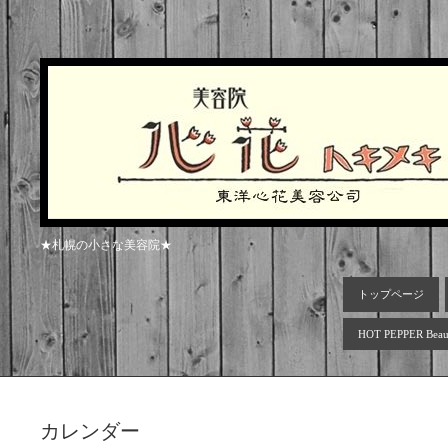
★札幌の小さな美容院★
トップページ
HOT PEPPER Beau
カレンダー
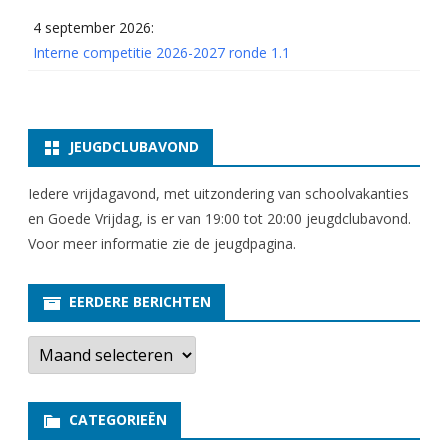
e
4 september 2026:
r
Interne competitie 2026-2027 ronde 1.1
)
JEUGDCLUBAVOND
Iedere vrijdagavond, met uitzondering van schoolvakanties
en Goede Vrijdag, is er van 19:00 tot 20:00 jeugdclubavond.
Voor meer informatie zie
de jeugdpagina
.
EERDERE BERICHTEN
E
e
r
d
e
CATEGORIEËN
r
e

▬▬▬

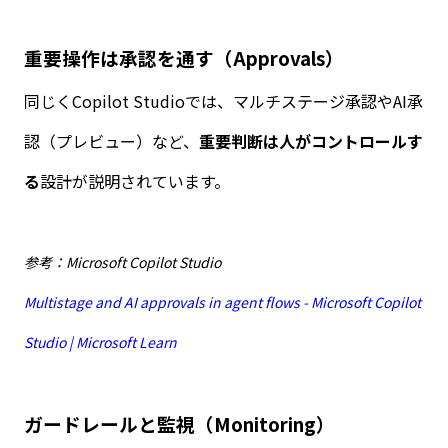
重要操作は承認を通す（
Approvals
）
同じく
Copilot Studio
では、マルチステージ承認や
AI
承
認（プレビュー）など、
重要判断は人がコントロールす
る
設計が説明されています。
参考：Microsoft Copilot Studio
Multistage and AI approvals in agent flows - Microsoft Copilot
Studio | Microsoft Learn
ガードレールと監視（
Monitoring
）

▬▬▬

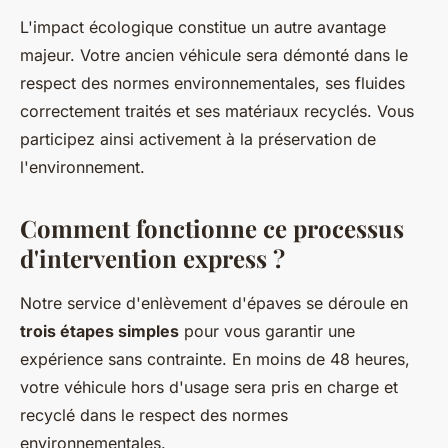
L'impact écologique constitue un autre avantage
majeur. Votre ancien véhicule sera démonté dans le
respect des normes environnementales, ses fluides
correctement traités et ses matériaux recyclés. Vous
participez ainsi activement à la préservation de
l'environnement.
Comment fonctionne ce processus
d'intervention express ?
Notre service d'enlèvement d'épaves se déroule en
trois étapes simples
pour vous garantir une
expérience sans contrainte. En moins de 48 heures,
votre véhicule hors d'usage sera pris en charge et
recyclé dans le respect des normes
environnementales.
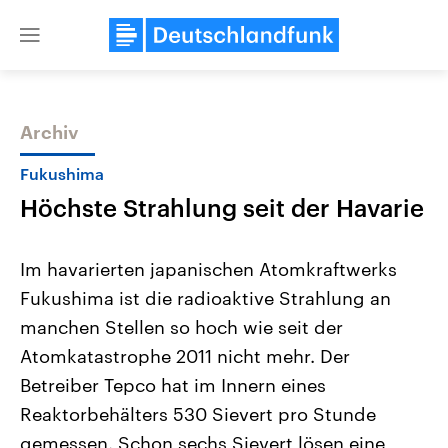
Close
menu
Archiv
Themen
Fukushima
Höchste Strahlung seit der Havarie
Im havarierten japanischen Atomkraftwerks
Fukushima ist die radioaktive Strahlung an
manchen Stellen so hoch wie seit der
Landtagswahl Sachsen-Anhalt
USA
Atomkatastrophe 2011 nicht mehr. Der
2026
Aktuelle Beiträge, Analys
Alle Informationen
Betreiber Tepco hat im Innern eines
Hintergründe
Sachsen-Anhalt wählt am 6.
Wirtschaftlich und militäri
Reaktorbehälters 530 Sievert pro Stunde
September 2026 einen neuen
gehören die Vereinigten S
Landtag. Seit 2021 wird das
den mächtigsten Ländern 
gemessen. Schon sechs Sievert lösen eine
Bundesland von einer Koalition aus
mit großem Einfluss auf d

▬▬▬

Could you transcribe the entries above word for word, from the line with "gemessen. Schon sechs Sievert lösen eine" down to the line with "mit großem Einfluss auf d", keeping both?

● Solution:
gemessen. Schon sechs Sievert lösen eine
Bundesland von einer Koalition aus
mit großem Einfluss auf d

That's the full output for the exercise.